MONS. MASSAFRA: “STORIE DOLOROSE NEI RAPPORTI TRA VESCOVI E CARISMI”

Tante sono le “storie dolorose” che caratterizzano il rapporto tra i vescovi e i carismi sorti nella Chiesa. Ma “puntare il dito” non risolve i problemi. Occorre piuttosto pensare all’Anno della vita consacrata “come all’occasione propizia per voi di trovarvi un ulteriore motivo di rinnovamento e per la Chiesa tutta di lasciarsi condire dalla vostra presenza umile, ma incisiva”. Lo ha detto monsignor Angelo Massafra, presidente della Conferenza episcopale albanese e vicepresidente del Ccee (Consiglio delle Conferenze episcopali europee), ai partecipanti all’assemblea generale dell’Ucesm – l’Unione delle Conferenze europee dei e delle superiori/e maggiori (www.ucesm.net) – riuniti per il loro incontro annuale a Tirana da lunedì 23 fino a sabato 28 marzo.

Nell’Anno della vita consacrata, il vescovo francescano ha incentrato il suo intervento sulla corretta interpretazione dei rapporti tra vescovi e consacrati, e in particolare sul carisma dell’unità che il vescovo opera nel rapporto con le varie realtà ecclesiali. “Il vescovo – ha detto mons. Massafra -, ha esattamente il dovere principale di discernere, riconoscere, accettare e favorire lo sviluppo dei carismi che lo Spirito Santo suscita in mezzo al suo popolo, tanto nei singoli, quanto negli Istituti di vita consacrata, quanto nei movimenti o associazioni”.

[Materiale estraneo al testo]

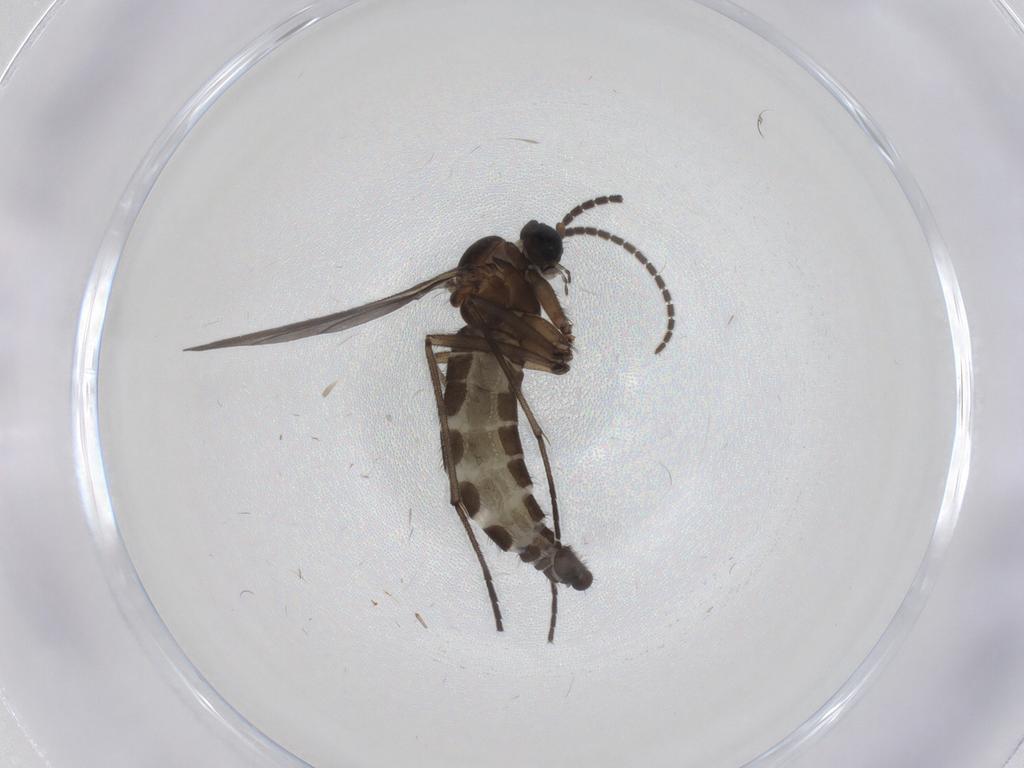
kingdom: Animalia
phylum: Arthropoda
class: Insecta
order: Diptera
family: Sciaridae
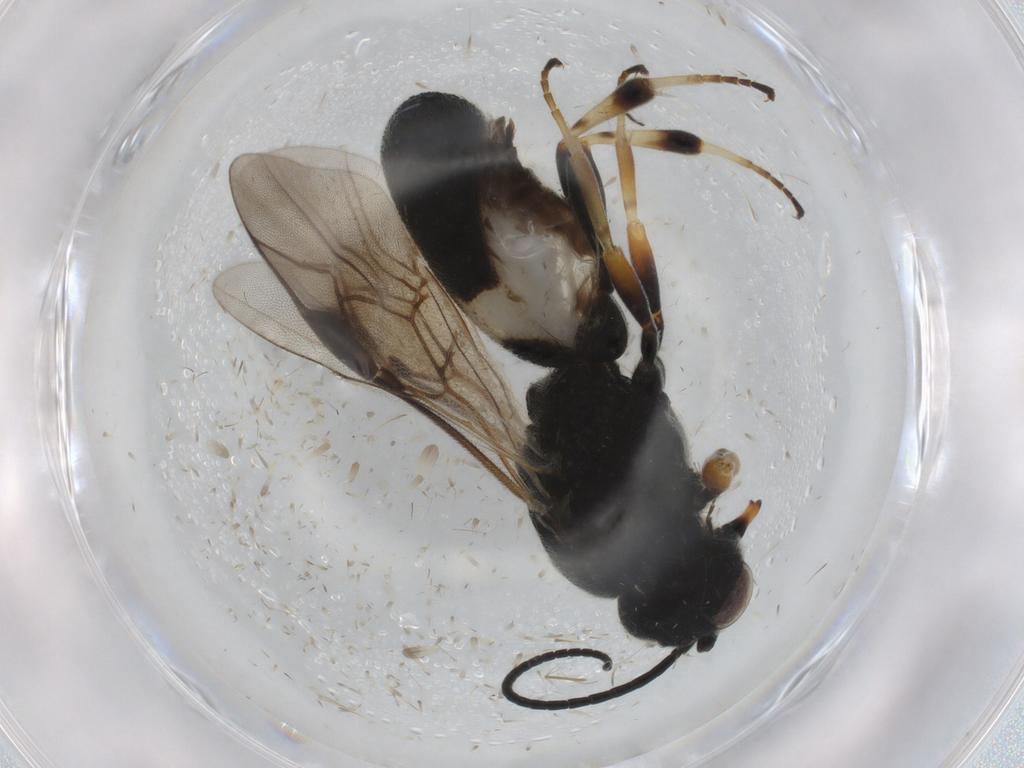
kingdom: Animalia
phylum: Arthropoda
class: Insecta
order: Hymenoptera
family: Braconidae
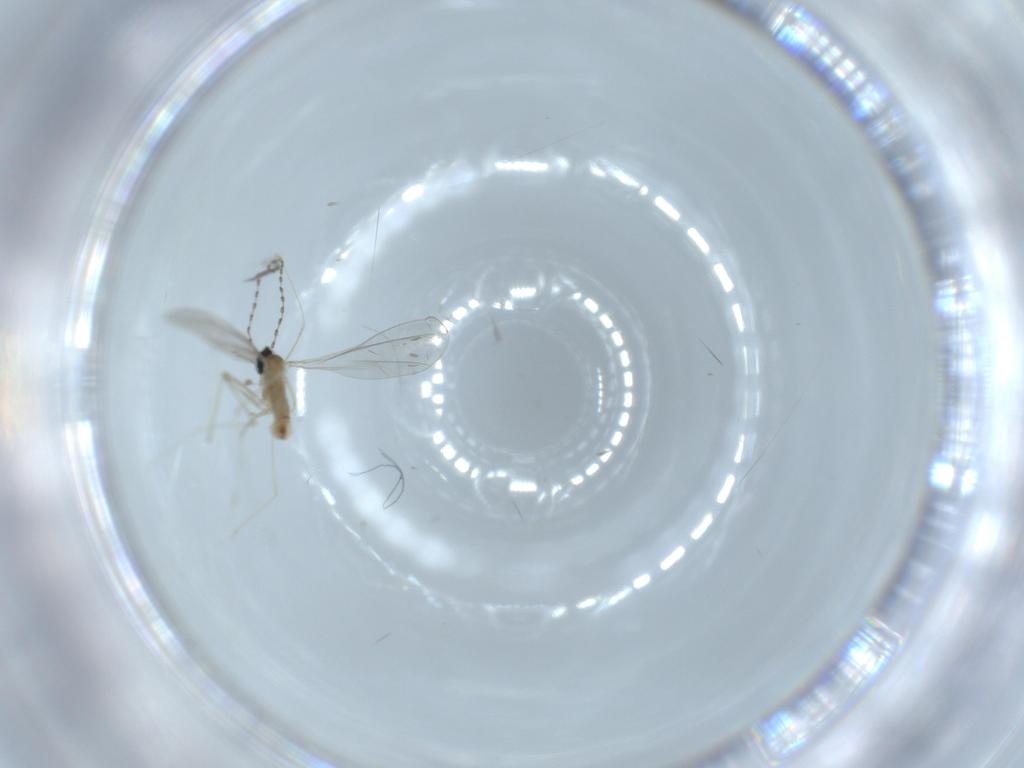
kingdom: Animalia
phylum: Arthropoda
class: Insecta
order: Diptera
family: Cecidomyiidae
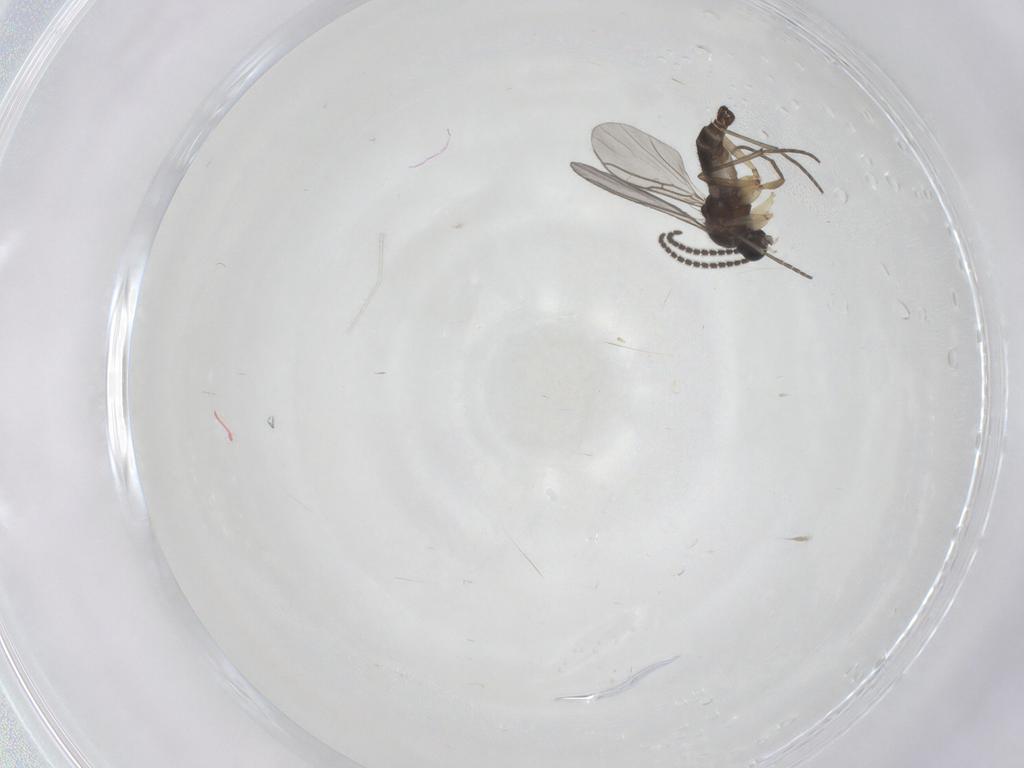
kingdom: Animalia
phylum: Arthropoda
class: Insecta
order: Diptera
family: Sciaridae
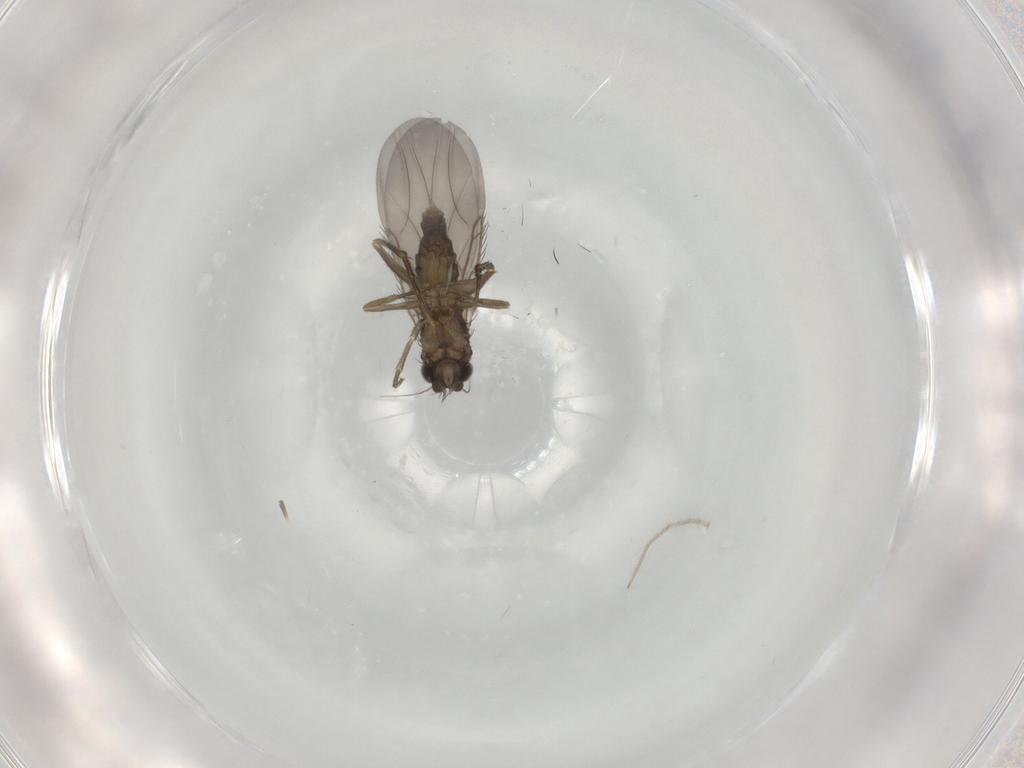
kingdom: Animalia
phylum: Arthropoda
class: Insecta
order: Diptera
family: Phoridae
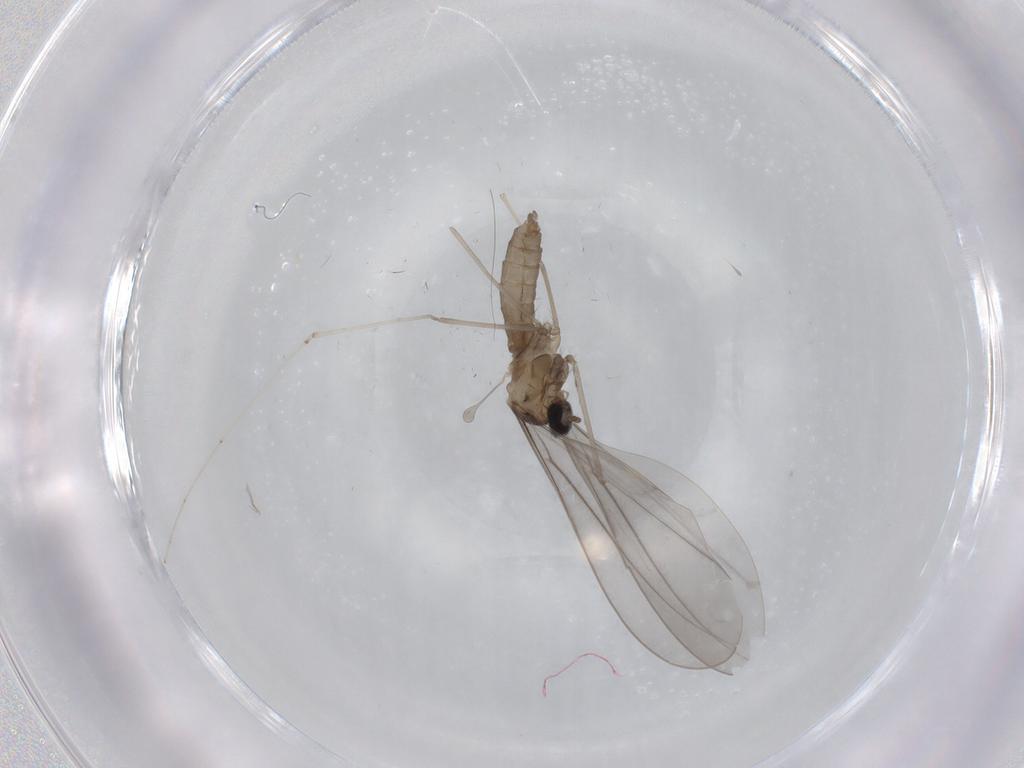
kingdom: Animalia
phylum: Arthropoda
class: Insecta
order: Diptera
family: Cecidomyiidae
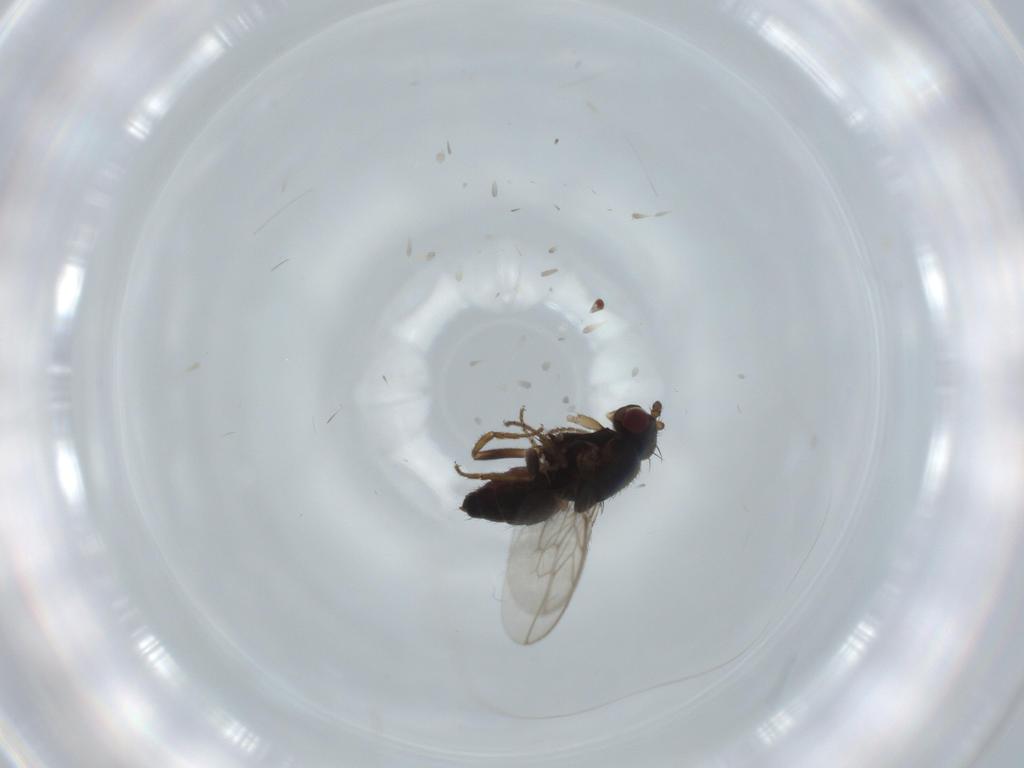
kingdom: Animalia
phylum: Arthropoda
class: Insecta
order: Diptera
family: Sphaeroceridae
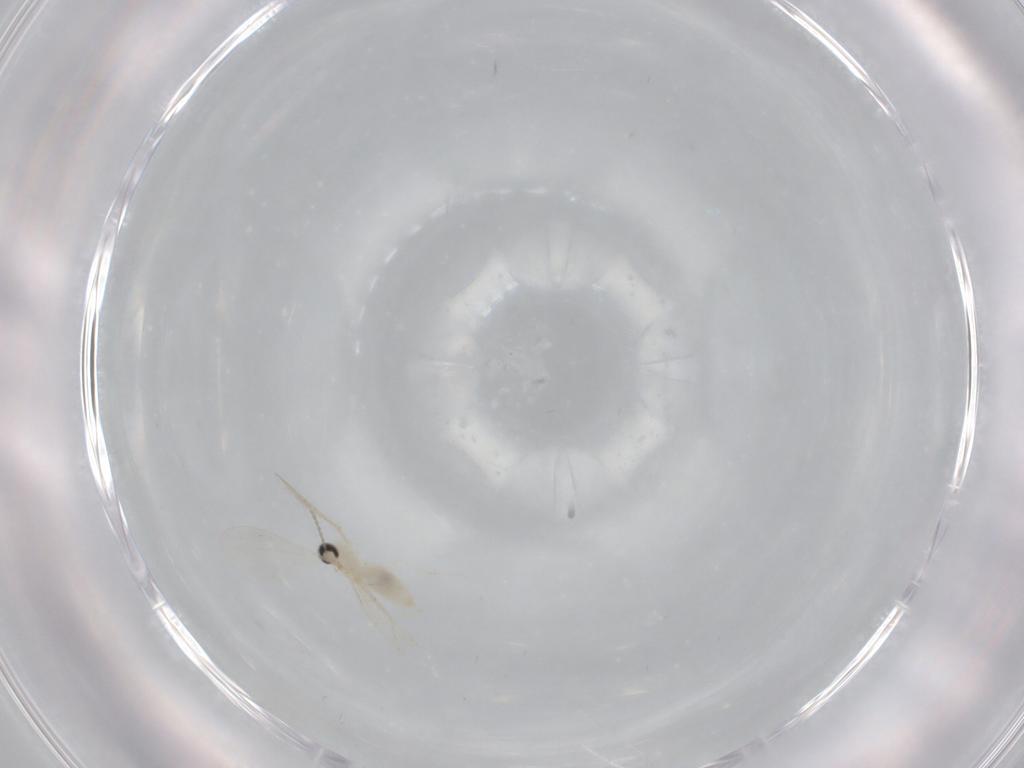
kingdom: Animalia
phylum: Arthropoda
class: Insecta
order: Diptera
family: Cecidomyiidae
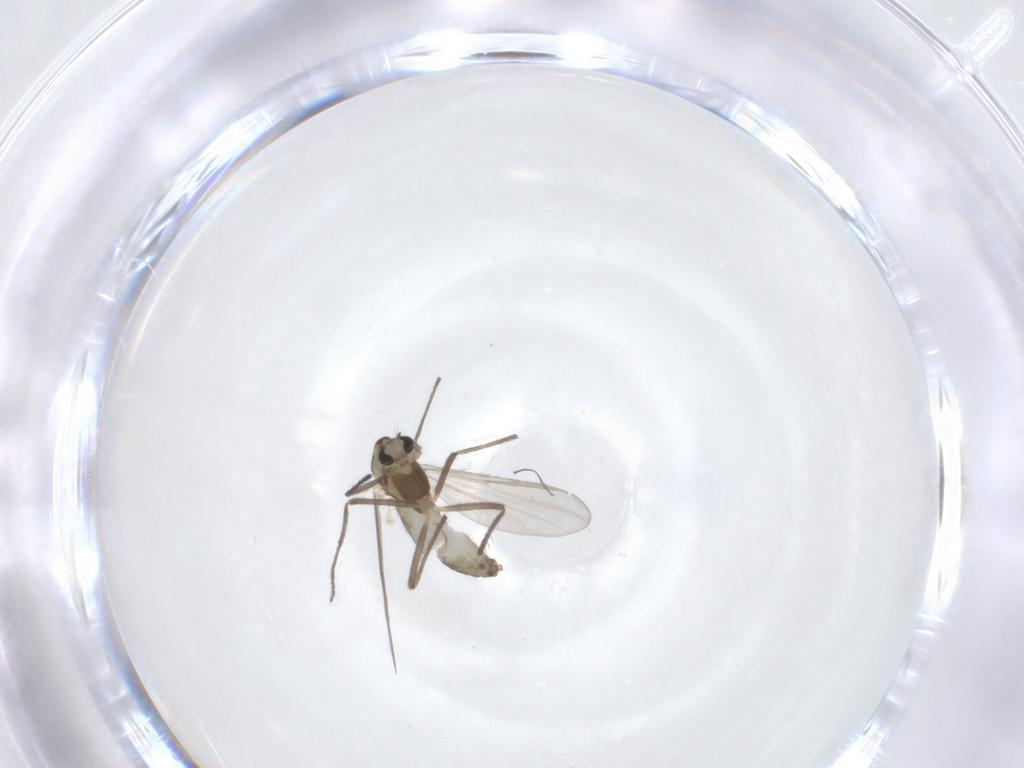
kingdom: Animalia
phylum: Arthropoda
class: Insecta
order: Diptera
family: Chironomidae
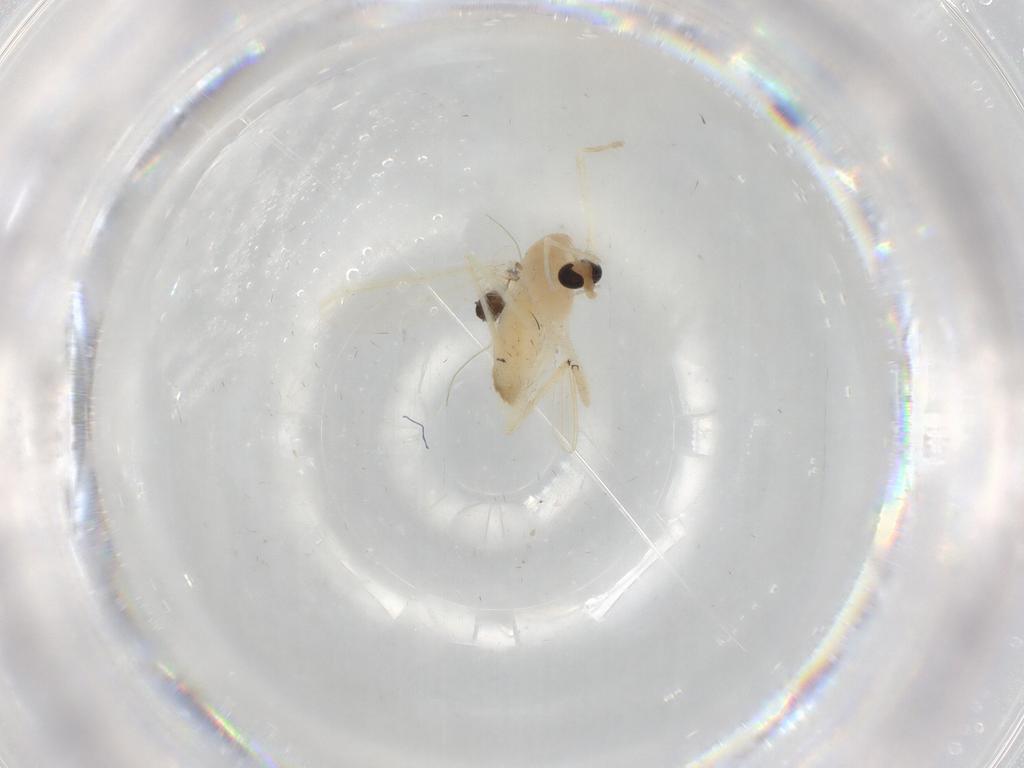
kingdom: Animalia
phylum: Arthropoda
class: Insecta
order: Diptera
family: Chironomidae
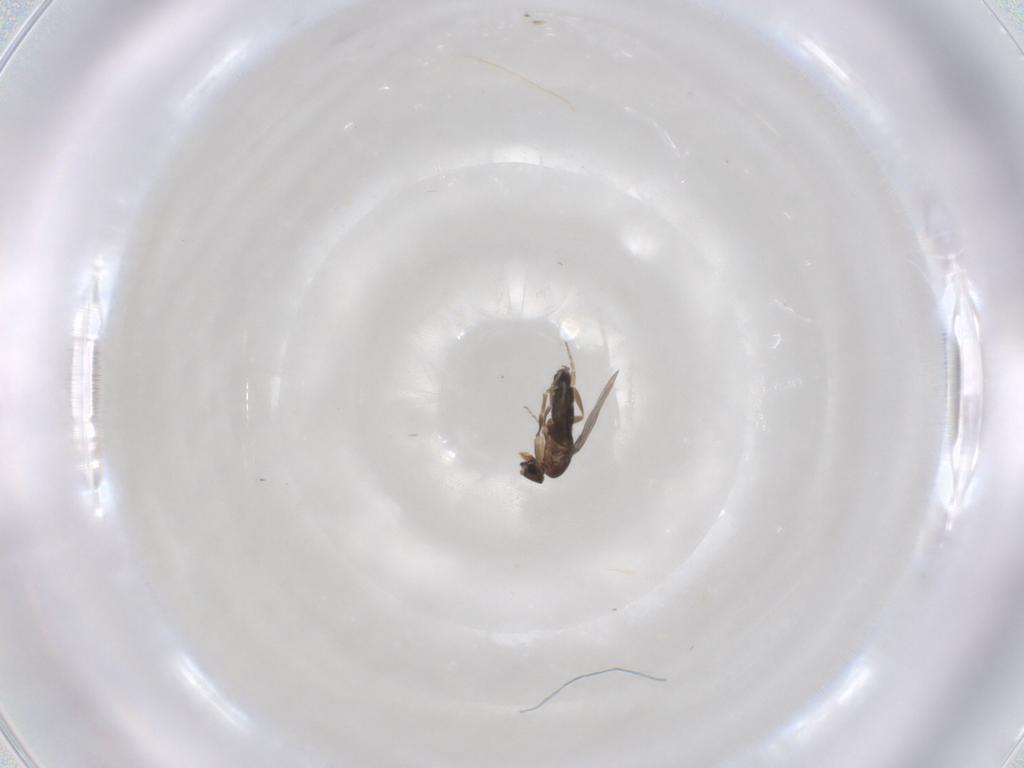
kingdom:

“Purtroppo – ha subito aggiunto Massafra -, questo non sempre si verifica, e di storie dolorose che ce lo raccontano, ve ne sono tante!”. Per spiegarsi il vescovo ha fatto l’esempio dei fallimenti in cui possono incorrere i genitori nel loro rapporto con i figli, “quando questi ultimi sono costretti a diventare ciò che i genitori desiderano fare di loro; quando, piuttosto che favorire e incanalare le risorse proprie di ciascuno, i genitori obbligano i figli a comportamenti e scelte che, invece, distruggono il dono che Dio ha fatto loro”.

Lo stesso può accadere al vescovo nei confronti della vita consacrata ma “serve a poco o a nulla andare alla ricerca di un capro espiatorio: faremmo il gioco perverso, già tanto praticato dai media e, a quanto pare, anche all’interno della Chiesa ormai, quello cioè di puntare il dito e condannare, pensando così di aver risolto i problemi”. “In questo modo non si fa altro che distogliere l’opinione pubblica e, nella Chiesa, l’attenzione dei fedeli dai valori genuinamente evangelici del dialogo, dell’attenzione al fratello, a chi ha sbagliato, a chi è stato ferito, in uno spirito di comunione che invita al perdono (unica realtà capace di sanare le ferite) e che se fatichiamo tanto a mettere in pratica è solo perché, forse, stiamo dimenticando la verità evangelica di un Dio che è comunione”.